The Transportation Department is proposing its first set of guidelines on what constitutes unfair competition in the airline industry, hoping to pinpoint cases in which large carriers drive out smaller ones by lowering prices.

The policy, announced Monday by Transportation Secretary Rodney Slater, sets out markers to signal to the government whether an airline is unfairly trying to eliminate competition and whether enforcement action is needed."This policy is not intended to ensure the success of any start-up carrier but rather to ensure a level playing field," Slater said Monday. "Consumers deserve a pro-competitive standard that helps to ensure affordable air fares and accessible service."

Major carriers, in responding to new airlines in their hub cities, "appear to be straying beyond the confines of legitimate competition into the region of unfair competition, behavior which . . . we have not only a mandate but an obligation to prohibit," said a department policy statement.

The guidelines focus on large airlines that cut prices and increase seating capacity, even if at huge expense, to push smaller, newer carriers out of business. Although ticket prices might drop in the short run, such practices ultimately hurt the consumer when there are only a few carriers left controlling air service, according to the statement.
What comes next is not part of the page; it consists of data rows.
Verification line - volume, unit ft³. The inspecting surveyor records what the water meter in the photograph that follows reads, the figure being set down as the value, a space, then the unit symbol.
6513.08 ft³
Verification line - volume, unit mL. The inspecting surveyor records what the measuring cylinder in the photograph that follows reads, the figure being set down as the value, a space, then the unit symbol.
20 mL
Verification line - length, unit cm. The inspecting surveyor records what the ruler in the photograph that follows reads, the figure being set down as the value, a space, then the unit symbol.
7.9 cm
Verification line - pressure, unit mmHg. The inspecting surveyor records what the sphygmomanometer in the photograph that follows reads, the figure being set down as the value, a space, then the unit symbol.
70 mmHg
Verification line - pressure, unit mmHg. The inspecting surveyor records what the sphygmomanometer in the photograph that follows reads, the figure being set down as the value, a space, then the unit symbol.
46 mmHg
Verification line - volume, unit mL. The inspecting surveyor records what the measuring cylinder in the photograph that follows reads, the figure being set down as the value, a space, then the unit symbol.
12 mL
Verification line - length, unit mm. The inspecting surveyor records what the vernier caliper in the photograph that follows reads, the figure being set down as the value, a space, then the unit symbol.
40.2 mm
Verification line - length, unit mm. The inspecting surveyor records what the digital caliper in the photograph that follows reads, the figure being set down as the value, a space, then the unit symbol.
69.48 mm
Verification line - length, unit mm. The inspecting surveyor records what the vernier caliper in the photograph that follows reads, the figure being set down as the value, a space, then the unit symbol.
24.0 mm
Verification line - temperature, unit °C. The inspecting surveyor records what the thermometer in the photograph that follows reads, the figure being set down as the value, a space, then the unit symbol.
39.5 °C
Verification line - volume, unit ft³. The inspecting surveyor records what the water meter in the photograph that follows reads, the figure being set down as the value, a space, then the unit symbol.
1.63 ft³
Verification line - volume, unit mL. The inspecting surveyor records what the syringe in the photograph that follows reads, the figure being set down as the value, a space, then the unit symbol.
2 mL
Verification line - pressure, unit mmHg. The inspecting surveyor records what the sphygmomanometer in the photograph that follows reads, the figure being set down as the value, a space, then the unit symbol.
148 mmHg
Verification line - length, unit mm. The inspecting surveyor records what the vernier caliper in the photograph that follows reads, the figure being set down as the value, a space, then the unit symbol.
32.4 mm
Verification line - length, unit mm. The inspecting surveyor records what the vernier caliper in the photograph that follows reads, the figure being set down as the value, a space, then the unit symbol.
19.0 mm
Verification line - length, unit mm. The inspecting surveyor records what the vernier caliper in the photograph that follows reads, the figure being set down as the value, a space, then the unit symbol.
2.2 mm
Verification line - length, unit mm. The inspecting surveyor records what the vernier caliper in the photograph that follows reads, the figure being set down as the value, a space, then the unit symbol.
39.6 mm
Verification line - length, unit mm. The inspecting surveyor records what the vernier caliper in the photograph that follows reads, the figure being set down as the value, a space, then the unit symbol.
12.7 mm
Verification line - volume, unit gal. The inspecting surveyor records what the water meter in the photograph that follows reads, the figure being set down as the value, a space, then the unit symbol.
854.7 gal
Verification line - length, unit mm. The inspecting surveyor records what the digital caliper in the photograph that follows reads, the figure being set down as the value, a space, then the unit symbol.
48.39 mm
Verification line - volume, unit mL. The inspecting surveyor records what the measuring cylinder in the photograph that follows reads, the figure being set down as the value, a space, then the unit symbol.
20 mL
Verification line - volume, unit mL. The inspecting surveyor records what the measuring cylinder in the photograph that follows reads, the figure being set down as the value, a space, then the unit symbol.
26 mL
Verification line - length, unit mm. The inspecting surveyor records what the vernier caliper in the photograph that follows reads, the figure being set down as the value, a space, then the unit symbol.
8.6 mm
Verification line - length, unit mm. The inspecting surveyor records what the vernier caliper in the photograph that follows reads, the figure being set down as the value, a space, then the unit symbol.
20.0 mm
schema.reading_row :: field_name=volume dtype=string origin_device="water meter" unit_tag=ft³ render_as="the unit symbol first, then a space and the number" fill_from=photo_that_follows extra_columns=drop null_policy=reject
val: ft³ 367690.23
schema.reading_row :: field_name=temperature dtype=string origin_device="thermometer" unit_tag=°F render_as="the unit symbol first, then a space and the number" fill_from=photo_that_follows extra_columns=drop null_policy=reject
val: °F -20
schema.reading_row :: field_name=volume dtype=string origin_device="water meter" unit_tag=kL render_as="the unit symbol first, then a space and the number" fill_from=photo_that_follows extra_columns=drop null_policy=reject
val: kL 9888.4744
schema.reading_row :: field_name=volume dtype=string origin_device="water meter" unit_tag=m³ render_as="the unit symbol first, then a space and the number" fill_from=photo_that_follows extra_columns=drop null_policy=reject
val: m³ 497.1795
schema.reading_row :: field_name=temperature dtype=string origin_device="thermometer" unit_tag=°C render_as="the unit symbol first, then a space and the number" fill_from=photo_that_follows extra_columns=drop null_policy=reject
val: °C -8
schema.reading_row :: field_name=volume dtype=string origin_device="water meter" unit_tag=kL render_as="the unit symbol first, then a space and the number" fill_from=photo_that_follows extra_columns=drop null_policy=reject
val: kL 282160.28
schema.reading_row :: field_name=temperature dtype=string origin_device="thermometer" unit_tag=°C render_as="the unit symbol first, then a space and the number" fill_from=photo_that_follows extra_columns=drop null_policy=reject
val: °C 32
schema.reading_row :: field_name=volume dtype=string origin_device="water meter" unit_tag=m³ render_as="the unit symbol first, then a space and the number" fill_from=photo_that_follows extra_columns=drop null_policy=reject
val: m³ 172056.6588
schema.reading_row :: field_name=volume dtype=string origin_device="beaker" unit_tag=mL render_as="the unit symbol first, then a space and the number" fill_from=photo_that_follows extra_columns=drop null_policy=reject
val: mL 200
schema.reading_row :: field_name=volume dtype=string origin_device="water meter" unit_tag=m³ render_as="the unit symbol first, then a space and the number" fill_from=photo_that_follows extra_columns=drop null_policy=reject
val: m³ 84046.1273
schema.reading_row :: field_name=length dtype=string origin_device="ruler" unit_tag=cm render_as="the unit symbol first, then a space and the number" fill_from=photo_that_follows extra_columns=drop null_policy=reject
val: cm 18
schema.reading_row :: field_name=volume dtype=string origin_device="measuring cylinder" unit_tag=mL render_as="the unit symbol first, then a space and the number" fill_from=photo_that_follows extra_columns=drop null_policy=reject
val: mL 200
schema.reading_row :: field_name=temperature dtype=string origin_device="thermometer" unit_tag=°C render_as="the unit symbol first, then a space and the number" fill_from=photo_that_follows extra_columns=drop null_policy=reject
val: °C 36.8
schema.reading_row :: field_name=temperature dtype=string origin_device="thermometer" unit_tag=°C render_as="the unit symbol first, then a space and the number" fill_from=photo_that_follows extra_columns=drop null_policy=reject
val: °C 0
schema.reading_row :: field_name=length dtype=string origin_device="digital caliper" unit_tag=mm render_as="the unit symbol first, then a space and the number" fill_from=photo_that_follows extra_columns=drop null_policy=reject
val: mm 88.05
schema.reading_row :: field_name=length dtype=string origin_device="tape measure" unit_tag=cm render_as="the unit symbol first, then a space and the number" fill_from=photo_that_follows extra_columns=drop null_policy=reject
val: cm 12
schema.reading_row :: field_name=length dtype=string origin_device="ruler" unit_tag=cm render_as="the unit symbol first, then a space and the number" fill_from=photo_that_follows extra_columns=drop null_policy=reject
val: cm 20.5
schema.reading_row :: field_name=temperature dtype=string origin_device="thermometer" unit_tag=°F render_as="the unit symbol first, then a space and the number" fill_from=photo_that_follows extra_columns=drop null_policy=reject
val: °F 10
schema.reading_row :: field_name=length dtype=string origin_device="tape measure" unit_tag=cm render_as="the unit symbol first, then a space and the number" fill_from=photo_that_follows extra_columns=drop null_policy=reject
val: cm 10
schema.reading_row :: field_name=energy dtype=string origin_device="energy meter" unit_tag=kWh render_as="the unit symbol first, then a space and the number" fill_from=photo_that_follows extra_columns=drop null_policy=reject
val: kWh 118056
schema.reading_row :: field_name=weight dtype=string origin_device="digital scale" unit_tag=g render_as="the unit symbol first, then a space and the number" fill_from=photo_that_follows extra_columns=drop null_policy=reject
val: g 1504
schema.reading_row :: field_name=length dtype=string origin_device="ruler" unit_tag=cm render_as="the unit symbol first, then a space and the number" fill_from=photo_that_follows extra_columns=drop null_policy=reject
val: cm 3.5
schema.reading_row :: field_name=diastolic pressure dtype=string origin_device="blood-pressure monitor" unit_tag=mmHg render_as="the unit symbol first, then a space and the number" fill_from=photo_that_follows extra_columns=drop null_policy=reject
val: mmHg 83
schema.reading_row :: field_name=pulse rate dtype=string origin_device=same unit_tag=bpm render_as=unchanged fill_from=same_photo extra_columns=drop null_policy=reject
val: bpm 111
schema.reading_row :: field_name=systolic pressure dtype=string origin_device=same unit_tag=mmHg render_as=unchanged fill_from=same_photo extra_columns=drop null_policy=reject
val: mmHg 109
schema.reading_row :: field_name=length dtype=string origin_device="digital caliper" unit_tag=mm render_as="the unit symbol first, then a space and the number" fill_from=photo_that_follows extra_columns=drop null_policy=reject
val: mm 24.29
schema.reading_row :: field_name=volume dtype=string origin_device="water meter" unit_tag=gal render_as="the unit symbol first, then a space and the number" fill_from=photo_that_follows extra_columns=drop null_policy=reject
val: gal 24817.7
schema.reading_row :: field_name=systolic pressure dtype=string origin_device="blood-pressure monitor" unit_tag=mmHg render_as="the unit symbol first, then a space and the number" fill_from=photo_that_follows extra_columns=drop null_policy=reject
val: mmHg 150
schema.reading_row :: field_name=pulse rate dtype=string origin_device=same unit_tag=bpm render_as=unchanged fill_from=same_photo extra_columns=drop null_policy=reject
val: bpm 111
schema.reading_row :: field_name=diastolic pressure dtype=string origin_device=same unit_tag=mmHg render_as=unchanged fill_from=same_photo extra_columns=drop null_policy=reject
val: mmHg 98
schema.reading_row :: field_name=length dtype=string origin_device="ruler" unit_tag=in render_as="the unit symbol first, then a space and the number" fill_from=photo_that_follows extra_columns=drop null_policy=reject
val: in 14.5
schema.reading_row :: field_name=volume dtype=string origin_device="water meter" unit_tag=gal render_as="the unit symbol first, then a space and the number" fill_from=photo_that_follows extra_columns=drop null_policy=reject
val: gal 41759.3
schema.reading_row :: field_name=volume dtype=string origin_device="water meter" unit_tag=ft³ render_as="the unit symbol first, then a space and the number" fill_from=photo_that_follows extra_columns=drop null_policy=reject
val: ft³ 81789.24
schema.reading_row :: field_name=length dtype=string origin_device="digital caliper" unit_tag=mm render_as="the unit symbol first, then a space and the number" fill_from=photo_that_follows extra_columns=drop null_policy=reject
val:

"Once a new entrant has ceased its service, the major carrier will typically retrench its capacity in the market or raise its fares to at least their pre-entry levels, or both," the Transportation Department said.

Moves by major airlines to reduce ticket costs in order to force out competition and maintain control at their hub airports could trigger a government crackdown, possibly including hearings before administrative law judges.

The new guidelines come 20 years after the deregulation of the domestic airline industry, allowing carriers to determine their own routes and prices. Under deregulation, the Transportation Department maintained the right to stop unfair competition, but it has never taken official action against a carrier.

According to the policy statement, these new guidelines do not signal a shift toward reregulating the industry. Slater, on previous occasions, has said that part of making deregulation a success is ensuring that all airlines can compete.

"Our responsibility at the Department of Transportation is to ensure that every airline - large or small, new or established - has the opportunity to compete freely," Slater said at an American Bar Association meeting in January. "That is what deregulation is supposed to be all about - a fair chance to compete."

But the policy, which is now subject to a 60-day comment period before it can take effect, is bound to meet with resistance from some major carriers who do not want the government intervening in the marketplace.

Robert L. Crandall, American Airlines chairman and chief executive officer, has spoken out against government involvement, saying large airlines should not be punished for smart business practices.

"Those who complain fail to recognize that an established airline which rises to the challenge of a new entrant is going only what any business in a free market must do - seeking to increase the attractiveness of its product," Crandall told the National Press Club.

"The idea that the government should respond to these market phenomena by tilting the playing field in favor of new-entrant carriers strikes me as entirely inconsistent with the intent and spirit of deregulation."